---- MATERIAL FOR THE TASK

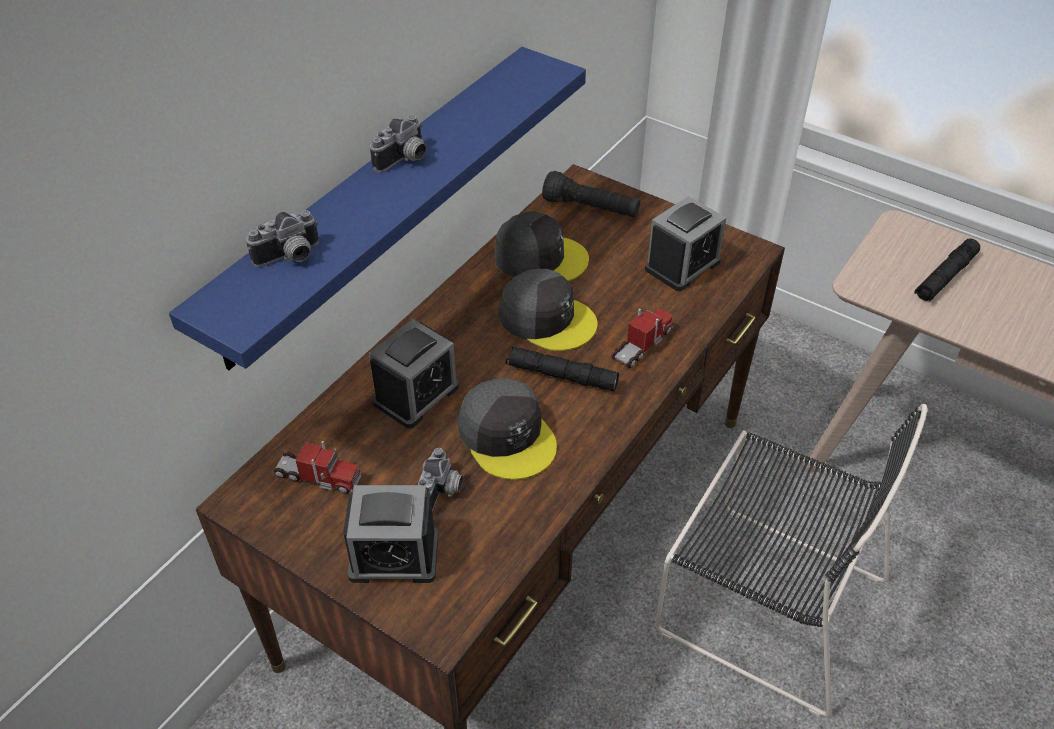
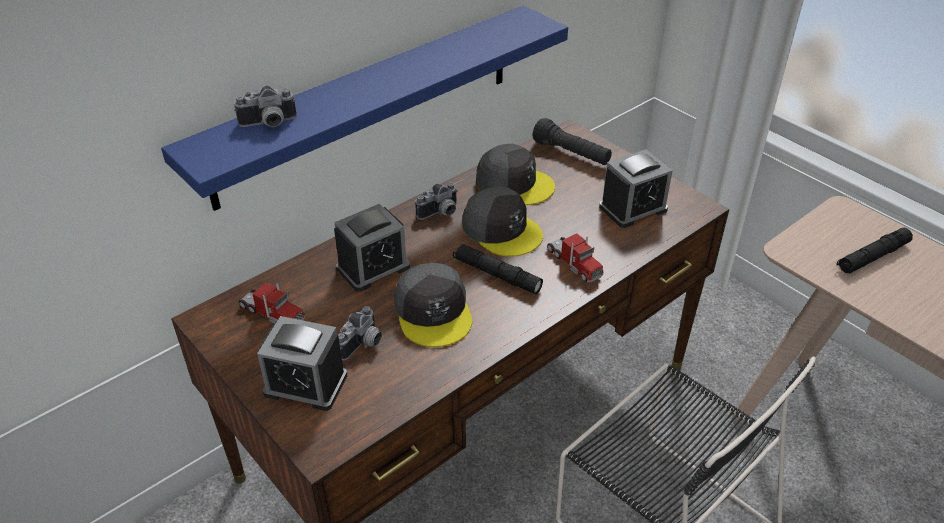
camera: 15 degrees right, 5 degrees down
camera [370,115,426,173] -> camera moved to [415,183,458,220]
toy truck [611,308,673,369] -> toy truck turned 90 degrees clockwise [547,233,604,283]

--------
---- MATERIAL FOR THE TASK

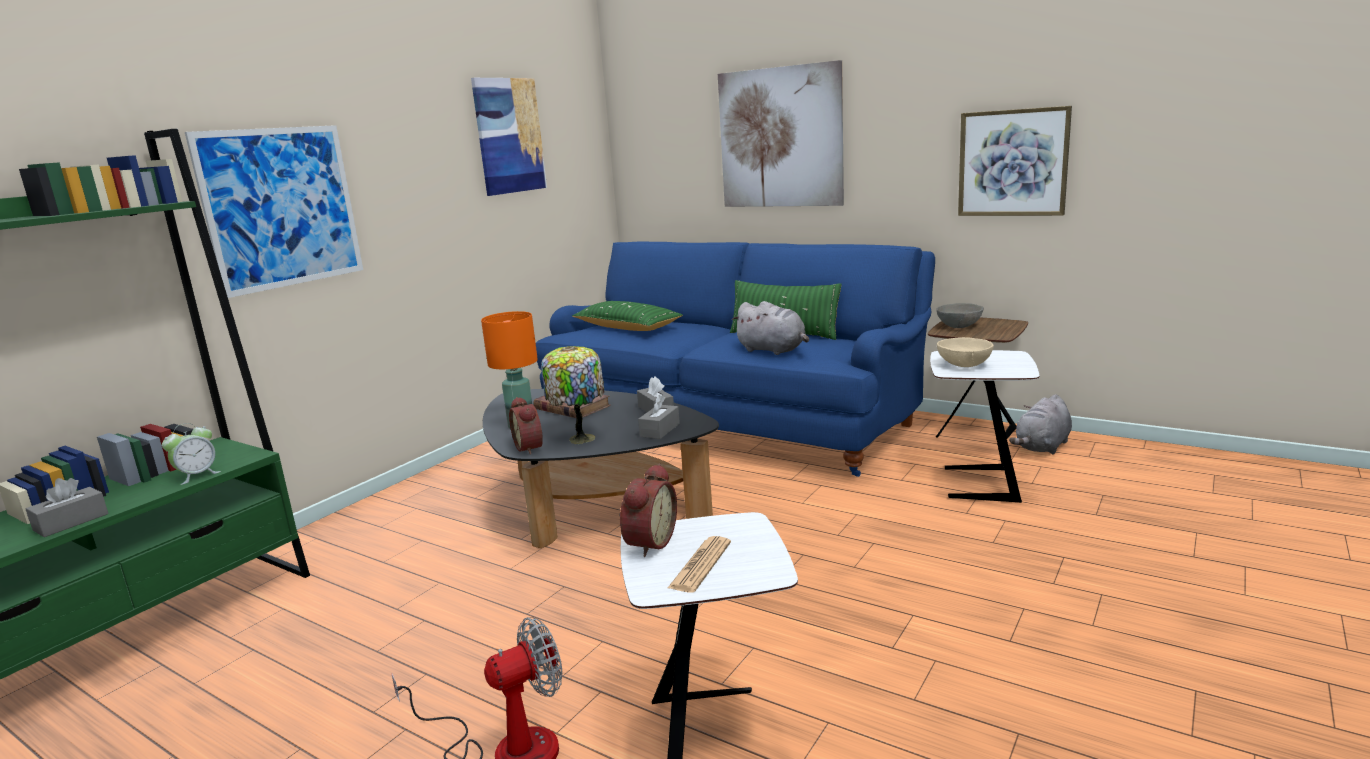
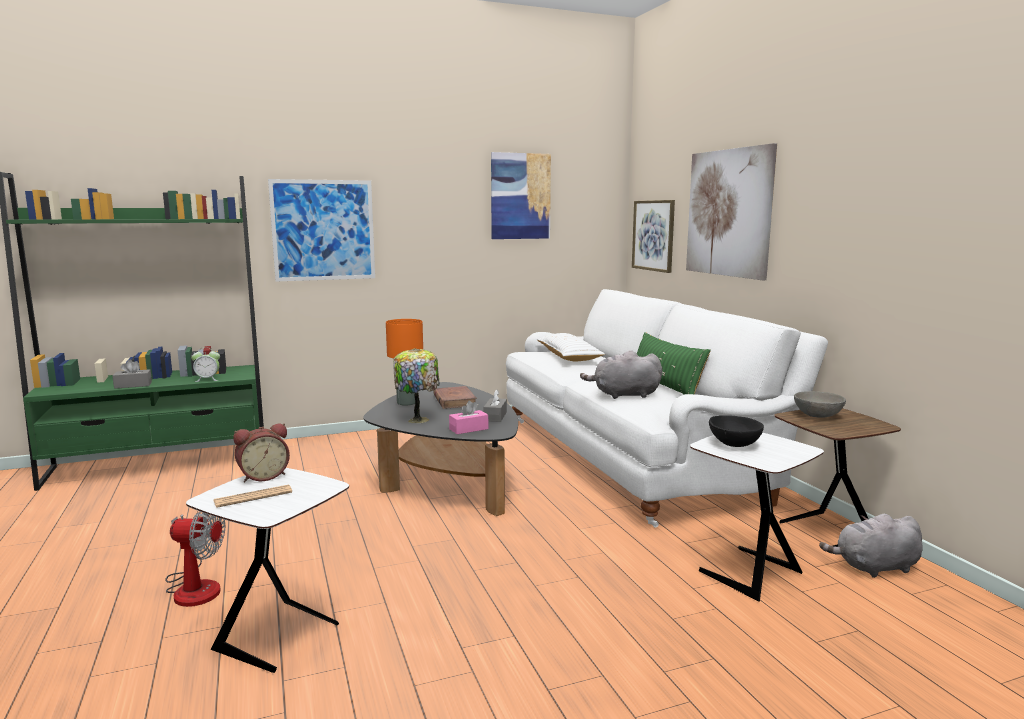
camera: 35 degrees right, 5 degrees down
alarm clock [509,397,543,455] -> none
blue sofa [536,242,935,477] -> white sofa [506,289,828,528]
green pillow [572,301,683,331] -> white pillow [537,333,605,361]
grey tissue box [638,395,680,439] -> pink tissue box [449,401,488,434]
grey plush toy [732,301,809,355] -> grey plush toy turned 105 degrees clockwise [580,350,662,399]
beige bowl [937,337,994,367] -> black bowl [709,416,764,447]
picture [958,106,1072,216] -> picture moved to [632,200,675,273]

--------

In the listing above, find the line with "camera: 15 degrees right, 5 degrees down" and the line with "toy truck [611,308,673,369]", then print exactly those two lines and every line between them, and nothing more.

## ANSWER SPACE
camera: 15 degrees right, 5 degrees down
camera [370,115,426,173] -> camera moved to [415,183,458,220]
toy truck [611,308,673,369] -> toy truck turned 90 degrees clockwise [547,233,604,283]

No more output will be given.